One angle is the curator. When looking at presentations of this work in museums and galleries, conferences and publications, the role of the curator means at least four things, according to Hans Ulrich Obrist (named by ArtReview as the most powerful figure in the field): “It means to preserve, in the sense of safeguarding the heritage of art. It means to be the selector of new work. It means to connect to art history. And it means displaying or arranging the work.” He also said: “I’ve realised that the curator’s role is more that of enabler,” he said. “I’ve never thought of the curator as a creative rival to the artist. When I became a curator, I wanted to be helpful to artists. I think of my work as that of a catalyst—and sparring partner.” Jamillah James, recently appointed curator at the Institute of Contemporary Art Los Angeles, describes her role: “My commitment is still very much to giving voice to artists of color, women and queer-identified artists within institutions, and foregrounding their contributions in art historical discourse.” She adds “Using a curatorial platform for advocacy and activism is a responsibility and an honor I don’t take lightly."

Each curator comes with a unique and individual experience, no matter how mindful he or she is of broader contexts. I am the curator for this art + environment project, for example, and I will "edit" as I go based on my subjective perspective (cis white female American mother). I very much wish to use this project as a "voice" for the artists cultivating awareness and change through their work. I came across the term "relational art." coined by the Parisian curator Nicolas Bourriaud in the 1990s to describe work whose content cannot be separated from its communal reception. Works that fall into this category foster interactivity without leaving people isolated. In the world of environmental issues, it's very easy to feel helpless, futile, impotent. This project is honing in on more "relational" projects that engage, inspire, and educate audiences on real-life issues that affect us all, and actually will have a disproportionately negative affect on poorer communities (lower-land inhabitants) more.

Image: I visited the Gordon Parks exhibition at the Berkeley Art Museum, which examined a series of photographs Parks took of gang wars plaguing postwar Harlem in the 1940s. The exhibit traces the editorial process of publishing these photographs in Life magazine, and the larger discussion about "photography as a narrative device."

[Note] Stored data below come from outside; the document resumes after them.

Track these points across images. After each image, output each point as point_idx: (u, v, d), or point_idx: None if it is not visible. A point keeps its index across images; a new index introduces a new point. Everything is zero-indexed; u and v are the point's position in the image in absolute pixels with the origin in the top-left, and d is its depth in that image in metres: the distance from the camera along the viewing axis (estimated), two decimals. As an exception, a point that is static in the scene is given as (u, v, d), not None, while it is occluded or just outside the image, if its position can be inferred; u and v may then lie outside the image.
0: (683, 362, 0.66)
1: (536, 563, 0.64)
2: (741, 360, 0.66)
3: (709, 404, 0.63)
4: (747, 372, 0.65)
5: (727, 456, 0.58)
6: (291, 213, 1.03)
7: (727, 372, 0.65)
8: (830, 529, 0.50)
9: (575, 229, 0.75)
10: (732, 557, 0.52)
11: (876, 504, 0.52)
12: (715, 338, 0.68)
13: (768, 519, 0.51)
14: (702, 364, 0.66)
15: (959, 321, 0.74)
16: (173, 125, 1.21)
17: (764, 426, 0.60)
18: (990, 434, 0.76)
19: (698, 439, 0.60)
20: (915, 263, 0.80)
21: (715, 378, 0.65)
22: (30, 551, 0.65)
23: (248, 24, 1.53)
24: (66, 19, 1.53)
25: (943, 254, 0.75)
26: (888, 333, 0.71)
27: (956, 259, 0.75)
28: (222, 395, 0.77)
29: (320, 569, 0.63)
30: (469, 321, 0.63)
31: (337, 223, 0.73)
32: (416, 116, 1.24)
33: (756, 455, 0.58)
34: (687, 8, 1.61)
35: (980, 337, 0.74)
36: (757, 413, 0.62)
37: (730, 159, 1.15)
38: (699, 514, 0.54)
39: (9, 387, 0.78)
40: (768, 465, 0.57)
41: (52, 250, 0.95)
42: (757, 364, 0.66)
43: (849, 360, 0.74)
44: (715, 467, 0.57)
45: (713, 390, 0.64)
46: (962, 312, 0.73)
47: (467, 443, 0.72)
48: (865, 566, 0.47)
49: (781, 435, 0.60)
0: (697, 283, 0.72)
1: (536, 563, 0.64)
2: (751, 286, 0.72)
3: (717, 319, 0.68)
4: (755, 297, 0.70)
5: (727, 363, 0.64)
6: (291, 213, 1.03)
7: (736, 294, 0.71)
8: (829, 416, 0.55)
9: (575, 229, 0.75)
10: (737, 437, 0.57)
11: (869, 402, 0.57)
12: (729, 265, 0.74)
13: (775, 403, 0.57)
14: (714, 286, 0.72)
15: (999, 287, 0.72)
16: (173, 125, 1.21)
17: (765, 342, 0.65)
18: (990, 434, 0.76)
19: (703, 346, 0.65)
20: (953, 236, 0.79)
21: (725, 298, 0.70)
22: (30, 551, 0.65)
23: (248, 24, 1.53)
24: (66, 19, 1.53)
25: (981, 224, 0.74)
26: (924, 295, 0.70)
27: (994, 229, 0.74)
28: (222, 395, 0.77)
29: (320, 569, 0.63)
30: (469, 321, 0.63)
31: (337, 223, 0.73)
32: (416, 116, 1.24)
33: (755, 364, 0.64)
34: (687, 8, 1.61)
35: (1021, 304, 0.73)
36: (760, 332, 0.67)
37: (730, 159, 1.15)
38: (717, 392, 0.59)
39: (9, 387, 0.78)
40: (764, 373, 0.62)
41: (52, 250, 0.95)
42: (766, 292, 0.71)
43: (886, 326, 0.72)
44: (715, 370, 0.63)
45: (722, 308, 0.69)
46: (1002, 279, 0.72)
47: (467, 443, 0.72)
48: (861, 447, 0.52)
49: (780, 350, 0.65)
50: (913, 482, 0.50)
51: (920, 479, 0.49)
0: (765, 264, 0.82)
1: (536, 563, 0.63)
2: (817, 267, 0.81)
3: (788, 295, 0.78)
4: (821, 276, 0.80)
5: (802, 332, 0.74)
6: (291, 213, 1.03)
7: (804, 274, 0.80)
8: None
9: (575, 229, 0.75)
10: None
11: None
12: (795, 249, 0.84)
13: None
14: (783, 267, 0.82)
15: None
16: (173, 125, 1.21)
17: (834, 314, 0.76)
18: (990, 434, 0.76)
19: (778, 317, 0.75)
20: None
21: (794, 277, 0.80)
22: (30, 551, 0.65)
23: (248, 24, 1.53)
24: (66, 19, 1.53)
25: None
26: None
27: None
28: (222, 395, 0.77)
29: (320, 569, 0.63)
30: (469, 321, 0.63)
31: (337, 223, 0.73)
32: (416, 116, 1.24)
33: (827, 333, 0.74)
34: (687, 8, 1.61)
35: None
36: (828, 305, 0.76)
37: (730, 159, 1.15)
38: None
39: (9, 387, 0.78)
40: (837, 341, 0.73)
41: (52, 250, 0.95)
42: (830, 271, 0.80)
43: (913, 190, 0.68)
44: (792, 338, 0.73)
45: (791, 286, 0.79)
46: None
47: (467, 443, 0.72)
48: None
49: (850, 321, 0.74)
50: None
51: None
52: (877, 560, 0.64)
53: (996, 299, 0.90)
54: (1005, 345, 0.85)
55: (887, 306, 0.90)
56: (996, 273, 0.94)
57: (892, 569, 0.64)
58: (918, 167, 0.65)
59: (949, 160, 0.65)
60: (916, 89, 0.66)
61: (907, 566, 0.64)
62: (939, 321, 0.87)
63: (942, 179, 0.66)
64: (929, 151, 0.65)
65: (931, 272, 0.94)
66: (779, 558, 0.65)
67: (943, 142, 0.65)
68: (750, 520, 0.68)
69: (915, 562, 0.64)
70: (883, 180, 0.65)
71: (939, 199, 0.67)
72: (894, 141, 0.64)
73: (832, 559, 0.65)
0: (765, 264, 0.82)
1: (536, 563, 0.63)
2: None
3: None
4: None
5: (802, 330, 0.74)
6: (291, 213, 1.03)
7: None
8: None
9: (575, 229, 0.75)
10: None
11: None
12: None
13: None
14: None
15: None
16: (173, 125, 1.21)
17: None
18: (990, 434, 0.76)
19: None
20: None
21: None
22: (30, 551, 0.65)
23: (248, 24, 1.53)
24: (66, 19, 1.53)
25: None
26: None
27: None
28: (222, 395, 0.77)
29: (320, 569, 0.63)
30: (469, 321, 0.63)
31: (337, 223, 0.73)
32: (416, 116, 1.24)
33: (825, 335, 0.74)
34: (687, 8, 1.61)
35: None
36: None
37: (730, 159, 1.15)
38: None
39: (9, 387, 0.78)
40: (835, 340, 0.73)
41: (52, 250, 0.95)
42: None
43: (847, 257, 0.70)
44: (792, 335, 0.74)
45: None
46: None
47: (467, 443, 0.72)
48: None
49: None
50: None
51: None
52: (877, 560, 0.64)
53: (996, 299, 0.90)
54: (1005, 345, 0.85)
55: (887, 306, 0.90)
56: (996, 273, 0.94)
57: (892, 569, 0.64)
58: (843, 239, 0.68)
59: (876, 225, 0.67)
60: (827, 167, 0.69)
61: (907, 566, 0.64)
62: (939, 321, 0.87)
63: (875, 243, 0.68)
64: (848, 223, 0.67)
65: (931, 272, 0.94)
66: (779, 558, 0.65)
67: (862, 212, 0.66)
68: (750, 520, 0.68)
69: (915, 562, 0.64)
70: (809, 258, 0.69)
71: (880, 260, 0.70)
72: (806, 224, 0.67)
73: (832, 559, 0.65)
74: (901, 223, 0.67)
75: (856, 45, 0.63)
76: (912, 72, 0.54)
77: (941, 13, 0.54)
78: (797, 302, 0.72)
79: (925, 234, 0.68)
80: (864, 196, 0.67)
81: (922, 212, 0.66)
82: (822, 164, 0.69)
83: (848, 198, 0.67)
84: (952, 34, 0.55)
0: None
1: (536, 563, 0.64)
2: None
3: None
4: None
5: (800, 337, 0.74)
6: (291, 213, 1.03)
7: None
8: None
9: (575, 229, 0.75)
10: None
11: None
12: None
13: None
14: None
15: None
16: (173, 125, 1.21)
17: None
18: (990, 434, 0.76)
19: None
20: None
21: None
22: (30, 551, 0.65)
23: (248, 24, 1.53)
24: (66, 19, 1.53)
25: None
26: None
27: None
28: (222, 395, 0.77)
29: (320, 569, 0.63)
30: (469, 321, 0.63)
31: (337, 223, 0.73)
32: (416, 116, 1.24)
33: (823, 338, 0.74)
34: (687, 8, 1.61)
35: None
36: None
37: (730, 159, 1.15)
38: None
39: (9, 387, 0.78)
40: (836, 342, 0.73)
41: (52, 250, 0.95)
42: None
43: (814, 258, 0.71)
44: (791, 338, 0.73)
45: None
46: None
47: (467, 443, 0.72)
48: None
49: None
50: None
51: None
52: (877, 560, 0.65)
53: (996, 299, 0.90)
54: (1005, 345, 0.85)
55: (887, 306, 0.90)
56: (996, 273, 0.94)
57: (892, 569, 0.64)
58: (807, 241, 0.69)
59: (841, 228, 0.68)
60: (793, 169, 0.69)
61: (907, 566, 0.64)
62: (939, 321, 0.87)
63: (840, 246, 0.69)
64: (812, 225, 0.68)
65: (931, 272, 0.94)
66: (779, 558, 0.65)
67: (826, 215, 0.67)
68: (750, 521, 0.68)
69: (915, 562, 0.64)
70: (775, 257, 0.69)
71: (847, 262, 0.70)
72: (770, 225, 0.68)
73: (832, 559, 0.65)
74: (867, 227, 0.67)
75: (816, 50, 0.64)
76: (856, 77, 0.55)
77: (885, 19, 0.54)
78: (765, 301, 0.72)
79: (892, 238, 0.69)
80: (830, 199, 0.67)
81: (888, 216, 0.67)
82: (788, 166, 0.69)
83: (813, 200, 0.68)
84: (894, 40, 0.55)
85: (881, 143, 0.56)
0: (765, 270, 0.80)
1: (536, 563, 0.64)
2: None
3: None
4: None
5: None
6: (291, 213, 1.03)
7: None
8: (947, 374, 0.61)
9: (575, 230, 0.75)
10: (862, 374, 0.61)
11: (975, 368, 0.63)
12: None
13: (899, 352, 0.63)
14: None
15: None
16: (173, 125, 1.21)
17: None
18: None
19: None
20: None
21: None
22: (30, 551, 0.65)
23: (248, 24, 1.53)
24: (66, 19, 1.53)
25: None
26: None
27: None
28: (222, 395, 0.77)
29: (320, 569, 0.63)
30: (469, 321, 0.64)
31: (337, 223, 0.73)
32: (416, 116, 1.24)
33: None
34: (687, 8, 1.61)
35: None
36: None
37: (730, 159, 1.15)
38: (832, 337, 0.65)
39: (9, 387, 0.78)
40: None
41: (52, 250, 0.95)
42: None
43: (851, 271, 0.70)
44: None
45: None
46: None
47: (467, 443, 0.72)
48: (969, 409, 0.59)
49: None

Internet rabbit holes (thanks, Artsy) have led me to basically start a "lit review" to see what's already out there in the field related to art and the environment. I discovered an annual conference at the Nevada Museum of Art called Art + Environment Conference 2017. The amazing roster included Trevor Paglen, Jonathon Keats, Minerva Cuevas, Lauren Bon, and Nicholas Galanin, among others (definitely more on them later). I also became of member of the Long Now Foundation, a SF organization dedicated to fostering long-term thinking about the world. I registered for this upcoming seminar with Elena Bennet, who looks at how humans can interact with their environment in a more sustainable manner through purposeful action guided by research and education.